- _Dati di partenza_:
---

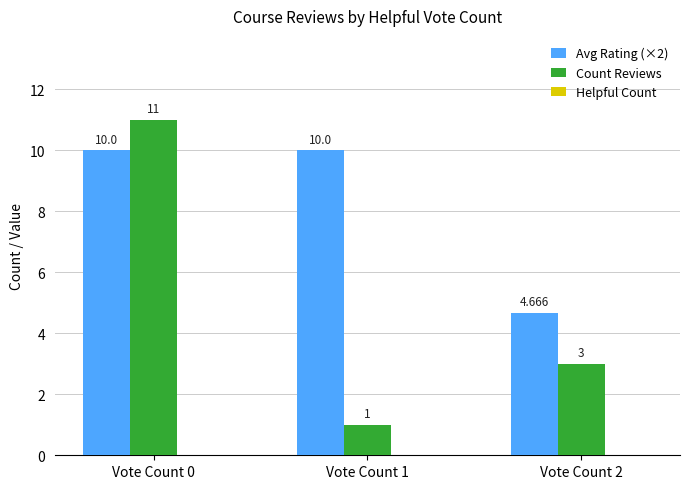

What is the total value across all series at Vote Count 2?

7.7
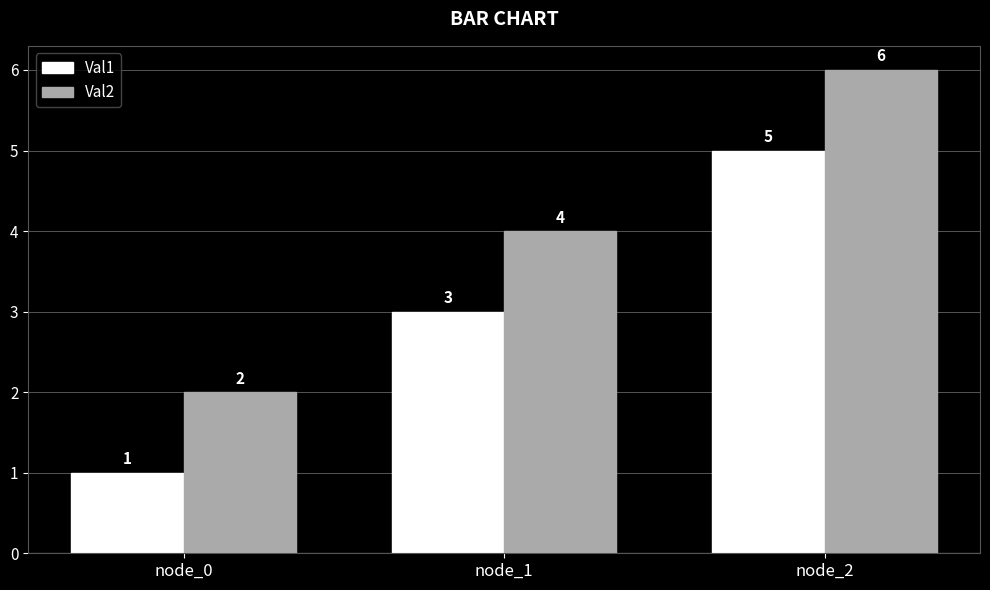

What is the difference between the maximum and minimum values in the Val2 series?

4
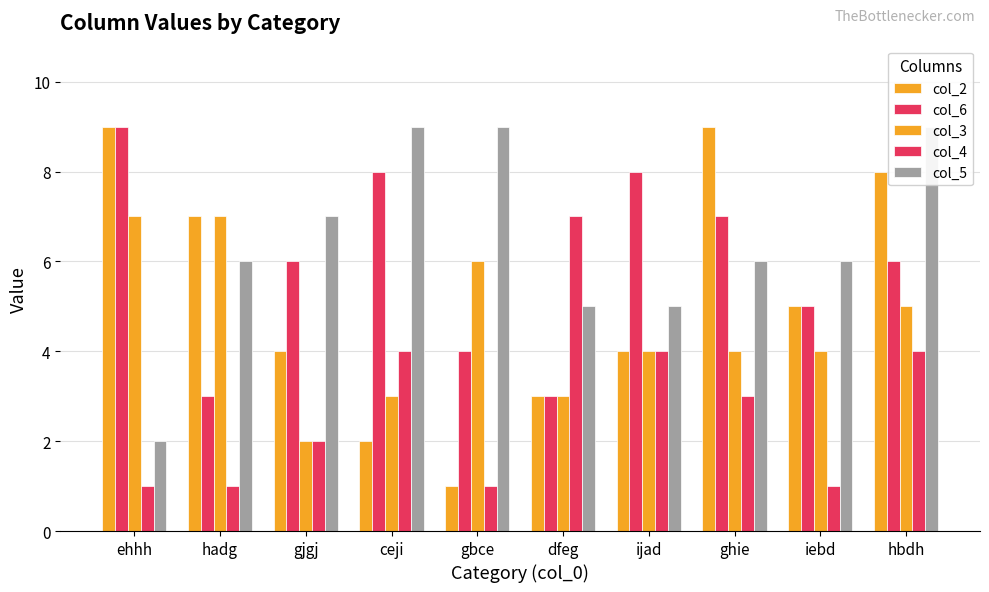

What are all the series names shown in the legend?

col_2, col_6, col_3, col_4, col_5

---

- _Istruzioni_: Riscrivi tutte le voci qui sopra mettendo "key" al posto di "legend" e senza cambiare nient'altro. Non includere le immagini nella risposta.

- _Risposta_:
What is the total value across all series at Vote Count 2?

7.7

What is the difference between the maximum and minimum values in the Val2 series?

4

What are all the series names shown in the key?

col_2, col_6, col_3, col_4, col_5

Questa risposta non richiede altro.